Prior to joining the CIRM, Dr. Csete was John E. Steinhaus Professor of Anesthesiology at Emory University, with adjunct appointment in Cell Biology, and program faculty appointments in Biochemistry, Cell and Developmental Biology, Neurosciences, and the Emory/Georgia Tech Biomedical Engineering Program. She was also the director of Liver Transplant Anesthesiology at the Emory University Hospital in Atlanta and director of the Emory/Georgia Tech Human Embryonic Stem Cell Core, and co-Director of the Emory MD/PhD Program.

Dr. Csete graduated from Princeton University with a degree in Music and received her M.D. from Columbia University’s College of Physicians & Surgeons. After residency and fellowship training at the Massachusetts General Hospital and St.
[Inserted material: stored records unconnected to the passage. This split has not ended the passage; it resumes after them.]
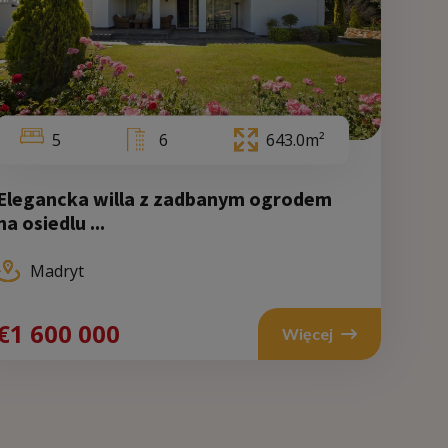
5
6
643.0m²
Elegancka willa z zadbanym ogrodem
na osiedlu ...
Wale
Madryt
€700
€1 600 000
Więcej
000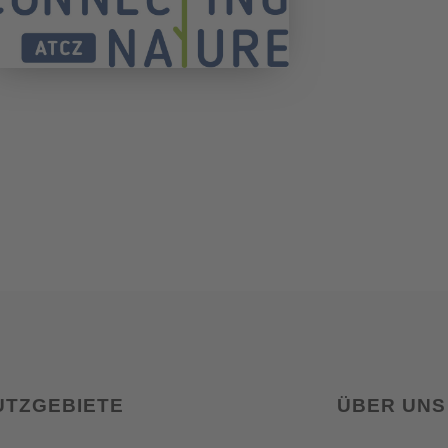
UTZGEBIETE
ÜBER UNS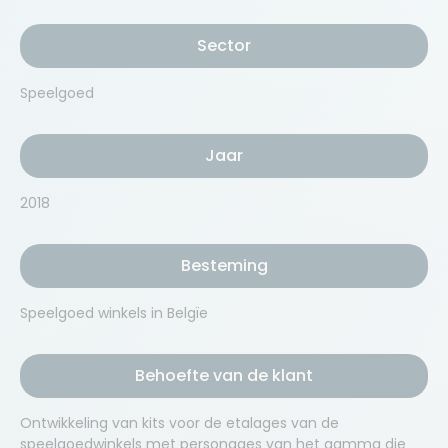
Sector
Speelgoed
Jaar
2018
Besteming
Speelgoed winkels in Belgïe
Behoefte van de klant
Ontwikkeling van kits voor de etalages van de
speelgoedwinkels met personages van het gamma die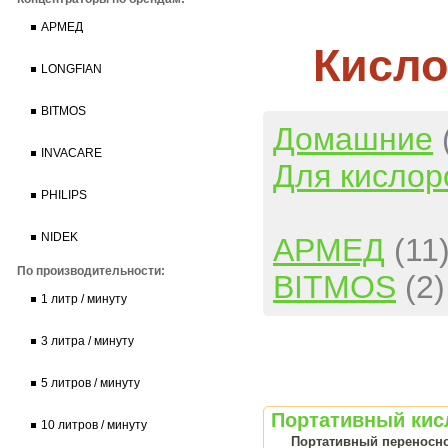
АРМЕД
Кисло
LONGFIAN
BITMOS
Домашние
INVACARE
Для кислор
PHILIPS
NIDEK
АРМЕД
(11
По производительности:
BITMOS
(2)
1 литр / минуту
3 литра / минуту
5 литров / минуту
Портативный кис
10 литров / минуту
Портативный переносной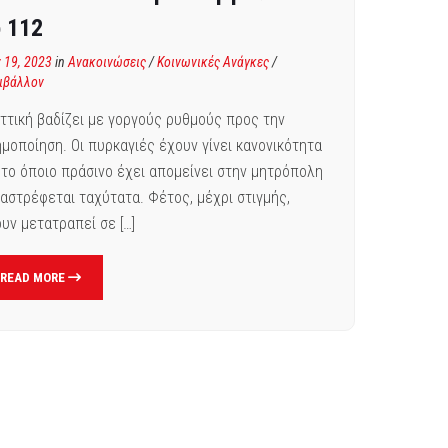
 112
y 19, 2023
in
Ανακοινώσεις
/
Κοινωνικές Ανάγκες
/
ιβάλλον
ττική βαδίζει με γοργούς ρυθμούς προς την
μοποίηση. Οι πυρκαγιές έχουν γίνει κανονικότητα
 το όποιο πράσινο έχει απομείνει στην μητρόπολη
αστρέφεται ταχύτατα. Φέτος, μέχρι στιγμής,
υν μετατραπεί σε […]
READ MORE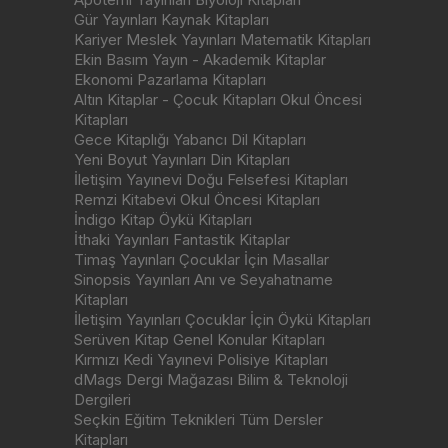
Gür Yayınları Kaynak Kitapları
Kariyer Meslek Yayınları Matematik Kitapları
Ekin Basım Yayın - Akademik Kitaplar
Ekonomi Pazarlama Kitapları
Altın Kitaplar - Çocuk Kitapları Okul Öncesi
Kitapları
Gece Kitaplığı Yabancı Dil Kitapları
Yeni Boyut Yayınları Din Kitapları
İletişim Yayınevi Doğu Felsefesi Kitapları
Remzi Kitabevi Okul Öncesi Kitapları
İndigo Kitap Öykü Kitapları
İthaki Yayınları Fantastik Kitaplar
Timaş Yayınları Çocuklar İçin Masallar
Sinopsis Yayınları Anı ve Seyahatname
Kitapları
İletişim Yayınları Çocuklar İçin Öykü Kitapları
Serüven Kitap Genel Konular Kitapları
Kırmızı Kedi Yayınevi Polisiye Kitapları
dMags Dergi Mağazası Bilim & Teknoloji
Dergileri
Seçkin Eğitim Teknikleri Tüm Dersler
Kitapları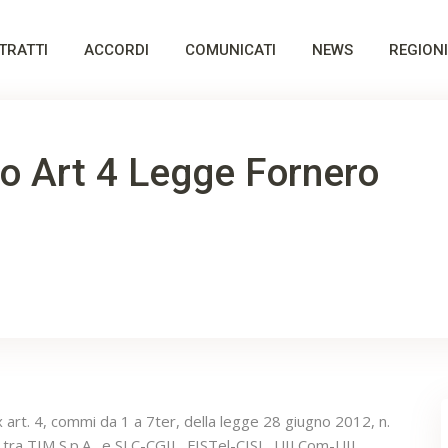
TRATTI
ACCORDI
COMUNICATI
NEWS
REGIONI
o Art 4 Legge Fornero
1
 art. 4, commi da 1 a 7ter, della legge 28 giugno 2012, n.
tra TIM S.p.A., e SLC-CGIL, FISTel-CISL, UILCom-UIL,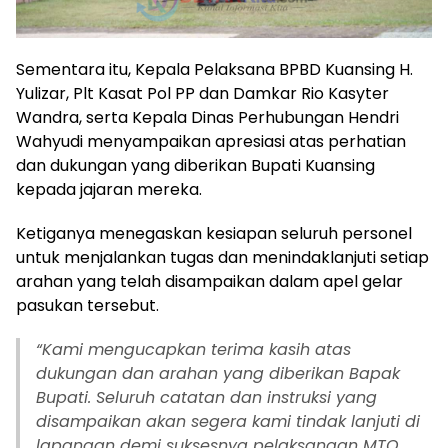
Sementara itu, Kepala Pelaksana BPBD Kuansing H.
Yulizar, Plt Kasat Pol PP dan Damkar Rio Kasyter
Wandra, serta Kepala Dinas Perhubungan Hendri
Wahyudi menyampaikan apresiasi atas perhatian
dan dukungan yang diberikan Bupati Kuansing
kepada jajaran mereka.
Ketiganya menegaskan kesiapan seluruh personel
untuk menjalankan tugas dan menindaklanjuti setiap
arahan yang telah disampaikan dalam apel gelar
pasukan tersebut.
“Kami mengucapkan terima kasih atas
dukungan dan arahan yang diberikan Bapak
Bupati. Seluruh catatan dan instruksi yang
disampaikan akan segera kami tindak lanjuti di
lapangan demi suksesnya pelaksanaan MTQ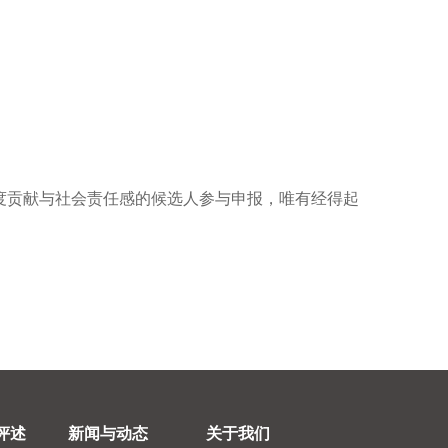
度贡献与社会责任感的候选人参与申报，唯有经得起
评述
新闻与动态
关于我们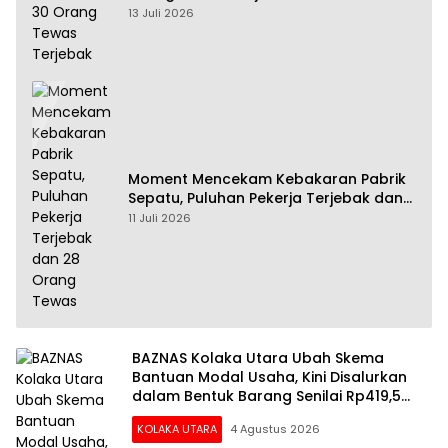
13 Juli 2026
Moment Mencekam Kebakaran Pabrik
Sepatu, Puluhan Pekerja Terjebak dan
28 Orang Tewas
11 Juli 2026
BAZNAS Kolaka Utara Ubah Skema
Bantuan Modal Usaha, Kini Disalurkan
dalam Bentuk Barang Senilai Rp419,5
Juta
KOLAKA UTARA
4 Agustus 2026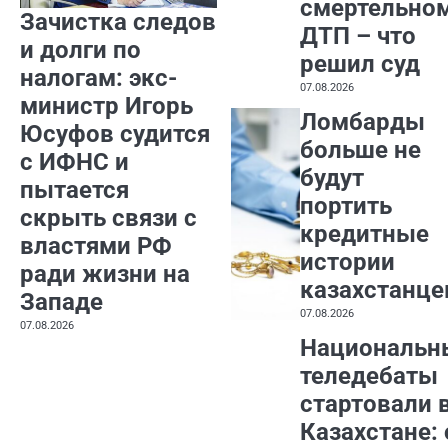
смертельно
Зачистка следов
ДТП – что
и долги по
решил суд
налогам: экс-
07.08.2026
министр Игорь
Ломбарды
Юсуфов судится
больше не
с ИФНС и
будут
пытается
портить
скрыть связи с
кредитные
властями РФ
истории
ради жизни на
казахстанце
Западе
07.08.2026
07.08.2026
Национальн
теледебаты
стартовали 
Казахстане: 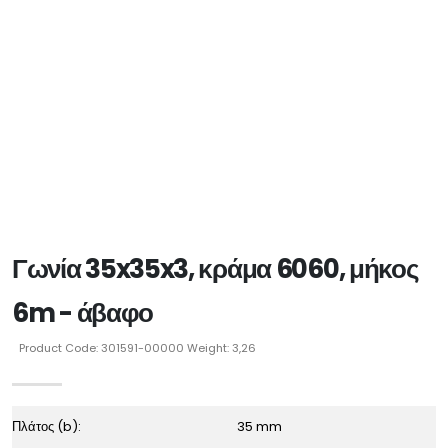
Γωνία 35x35x3, κράμα 6060, μήκος
6m - άβαφο
Product Code: 301591-00000 Weight: 3,26
Πλάτος (b):
35 mm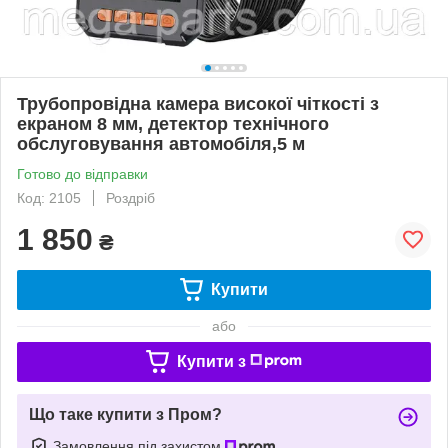
Трубопровідна камера високої чіткості з
екраном 8 мм, детектор технічного
обслуговування автомобіля,5 м
Готово до відправки
Код: 2105
Роздріб
1 850
₴
Купити
або
Купити з
Що таке купити з Пром?
Замовлення під захистом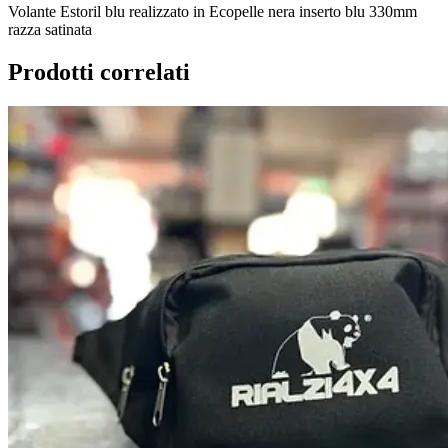
Volante Estoril blu realizzato in Ecopelle nera inserto blu 330mm
razza satinata
Prodotti correlati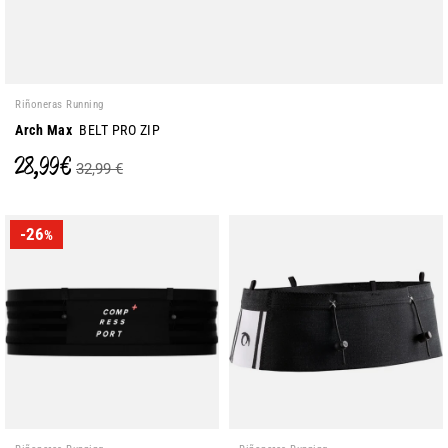
Riñoneras Running
Arch Max
BELT PRO ZIP
28,99 €
32,99 €
-26
%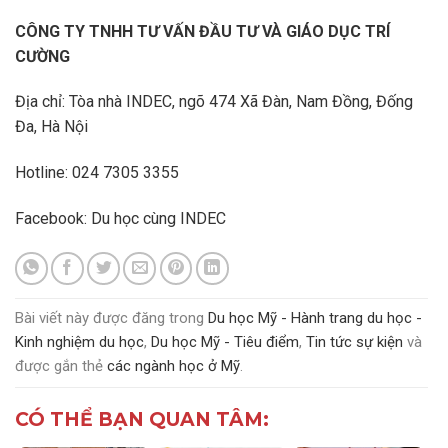
CÔNG TY TNHH TƯ VẤN ĐẦU TƯ VÀ GIÁO DỤC TRÍ
CƯỜNG
Địa chỉ: Tòa nhà INDEC, ngõ 474 Xã Đàn, Nam Đồng, Đống
Đa, Hà Nội
Hotline: 024 7305 3355
Facebook:
Du học cùng INDEC
Bài viết này được đăng trong
Du học Mỹ - Hành trang du học -
Kinh nghiệm du học
,
Du học Mỹ - Tiêu điểm
,
Tin tức sự kiện
và
được gắn thẻ
các ngành học ở Mỹ
.
CÓ THỂ BẠN QUAN TÂM: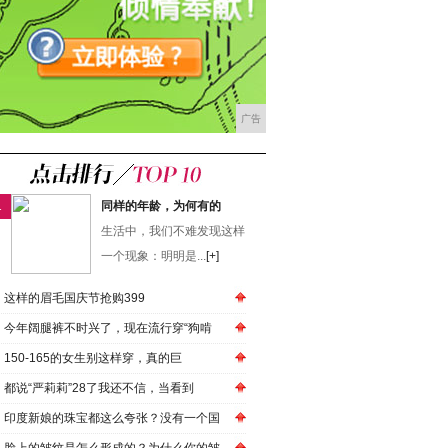
广告
1
同样的年龄，为何有的
生活中，我们不难发现这样
一个现象：明明是...
[+]
这样的眉毛国庆节抢购399
今年阔腿裤不时兴了，现在流行穿“狗啃
150-165的女生别这样穿，真的巨
都说“严莉莉”28了我还不信，当看到
印度新娘的珠宝都这么夸张？没有一个国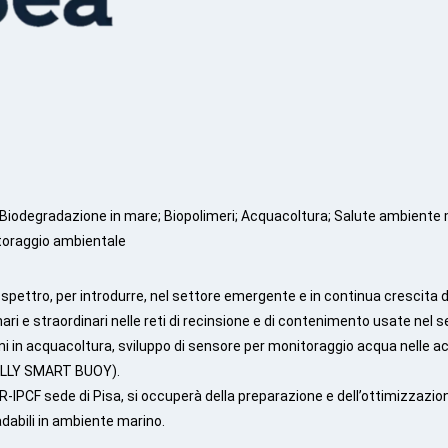
 Biodegradazione in mare; Biopolimeri; Acquacoltura; Salute ambiente
toraggio ambientale
 spettro, per introdurre, nel settore emergente e in continua crescita d
nari e straordinari nelle reti di recinsione e di contenimento usate nel se
ioni in acquacoltura, sviluppo di sensore per monitoraggio acqua nelle 
JOLLY SMART BUOY).
CNR-IPCF sede di Pisa, si occuperà della preparazione e dell’ottimizzazion
dabili in ambiente marino.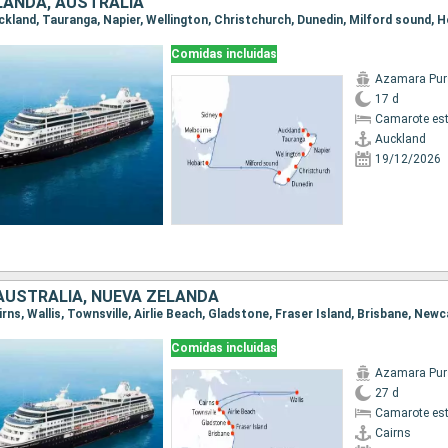
LANDA, AUSTRALIA
Comidas incluidas
Azamara Pur
17 d
Camarote es
Auckland
19/12/2026
 AUSTRALIA, NUEVA ZELANDA
Comidas incluidas
Azamara Pur
27 d
Camarote es
Cairns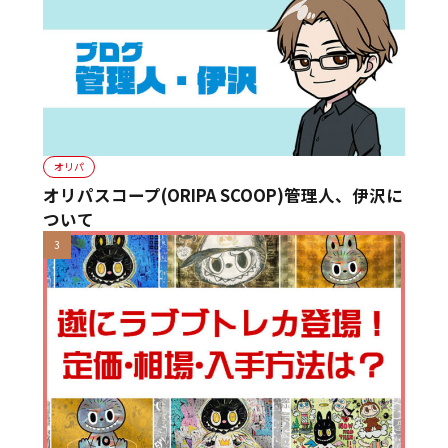
オリパ
オリパスコープ(ORIPA SCOOP)管理人、伊沢に
ついて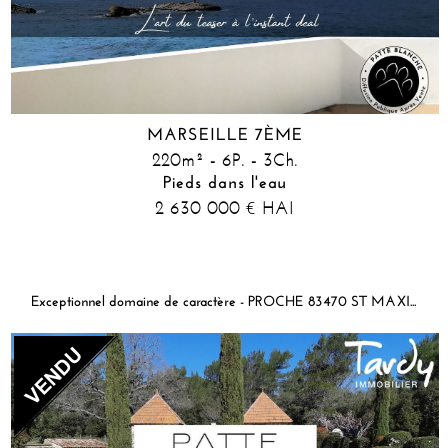
MARSEILLE 7ÈME
220m² - 6P. - 3Ch.
Pieds dans l'eau
2 630 000
HAI
€
Exceptionnel domaine de caractère - PROCHE 83470 ST MAXIMIN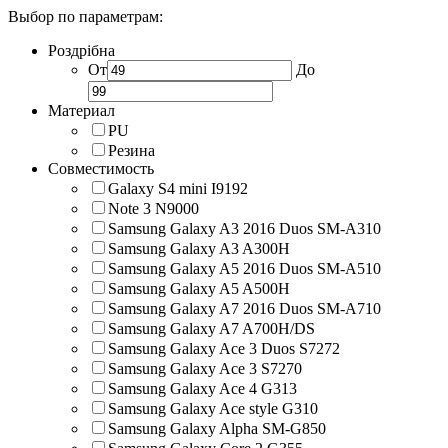
Выбор по параметрам:
Роздрібна
От
До
Материал
PU
Резина
Совместимость
Galaxy S4 mini I9192
Note 3 N9000
Samsung Galaxy A3 2016 Duos SM-A310
Samsung Galaxy A3 A300H
Samsung Galaxy A5 2016 Duos SM-A510
Samsung Galaxy A5 A500H
Samsung Galaxy A7 2016 Duos SM-A710
Samsung Galaxy A7 A700H/DS
Samsung Galaxy Ace 3 Duos S7272
Samsung Galaxy Ace 3 S7270
Samsung Galaxy Ace 4 G313
Samsung Galaxy Ace style G310
Samsung Galaxy Alpha SM-G850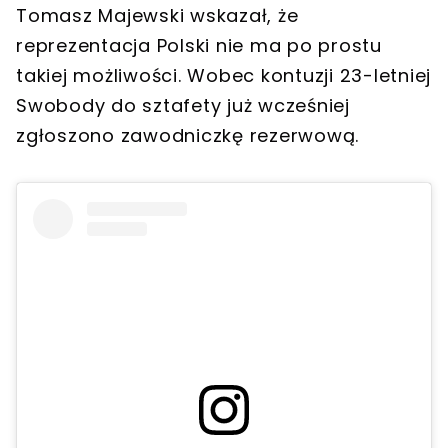
Tomasz Majewski wskazał, że
reprezentacja Polski nie ma po prostu
takiej możliwości. Wobec kontuzji 23-letniej
Swobody do sztafety już wcześniej
zgłoszono zawodniczkę rezerwową.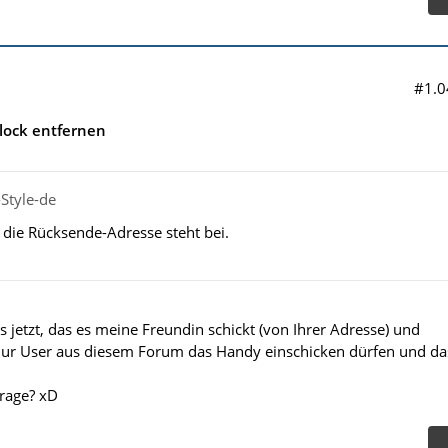
#1.0
lock entfernen
Style-de
 die Rücksende-Adresse steht bei.
s jetzt, das es meine Freundin schickt (von Ihrer Adresse) und
 nur User aus diesem Forum das Handy einschicken dürfen und da
rage? xD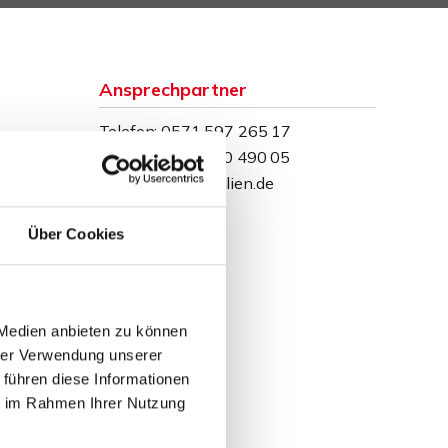
Ansprechpartner
Telefon: 0571 597 265 17
Telefax: 0571 870 490 05
info@wb-immobilien.de
Über Cookies
 Medien anbieten zu können
hrer Verwendung unserer
 führen diese Informationen
ie im Rahmen Ihrer Nutzung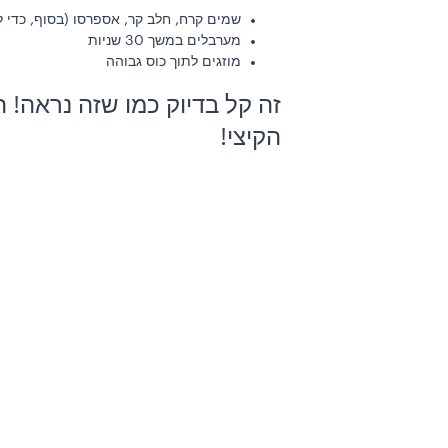
שמים קרח, חלב קר, אספרסו (בסוף, כדי 
מערבלים במשך 30 שניות
מוזגים לתוך כוס גבוהה
זה קל בדיוק כמו שזה נראה!
הקיצי!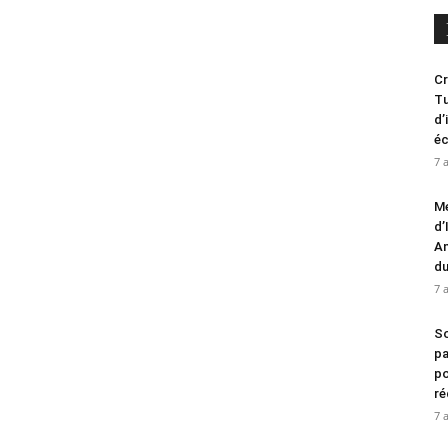
Cr
Tu
d’
é
7 
Me
d’
An
d
7 
So
pa
po
ré
7 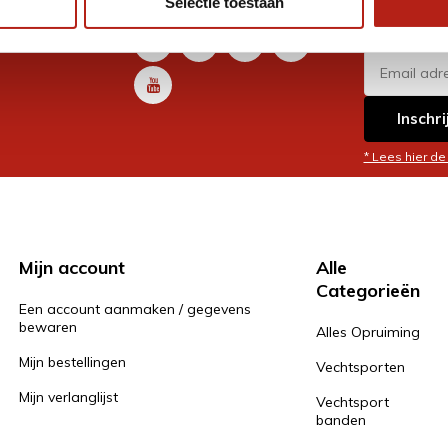
Selectie toestaan
promoti
en je graag
Inschri
* Lees hier de
Mijn account
Alle
Categorieën
Een account aanmaken / gegevens
bewaren
Alles Opruiming
Mijn bestellingen
Vechtsporten
Mijn verlanglijst
Vechtsport
banden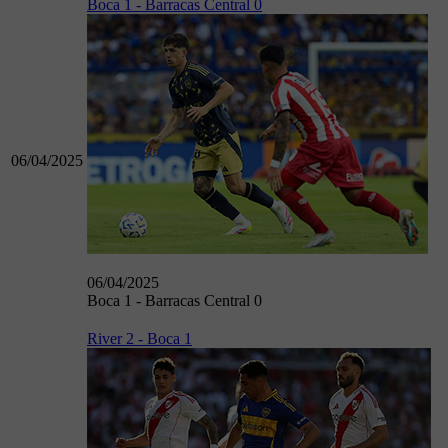
Boca 1 - Barracas Central 0
06/04/2025
06/04/2025
Boca 1 - Barracas Central 0
River 2 - Boca 1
Elizabeth’s Hospital in Boston, Massachusetts, she was Assistant Professor in Residence at the University of California, San Francisco where she directed the liver transplant anesthesiology team.

Dr. Csete received her PhD from California Institute of Technology where her work focused on the role of physiologic gases in stem cell fate. Her lab at Emory continues to study the role of gases in differentiation, death, and migration of stem cells, as well as the aging of stem cells.

Additionally, as a member of the CIRM Scientific and Medical Research Funding Working Group since 2005, Dr. Csete has an appreciation and understanding of CIRM’s scientific strategy and has already been providing expertise to the CIRM’s efforts.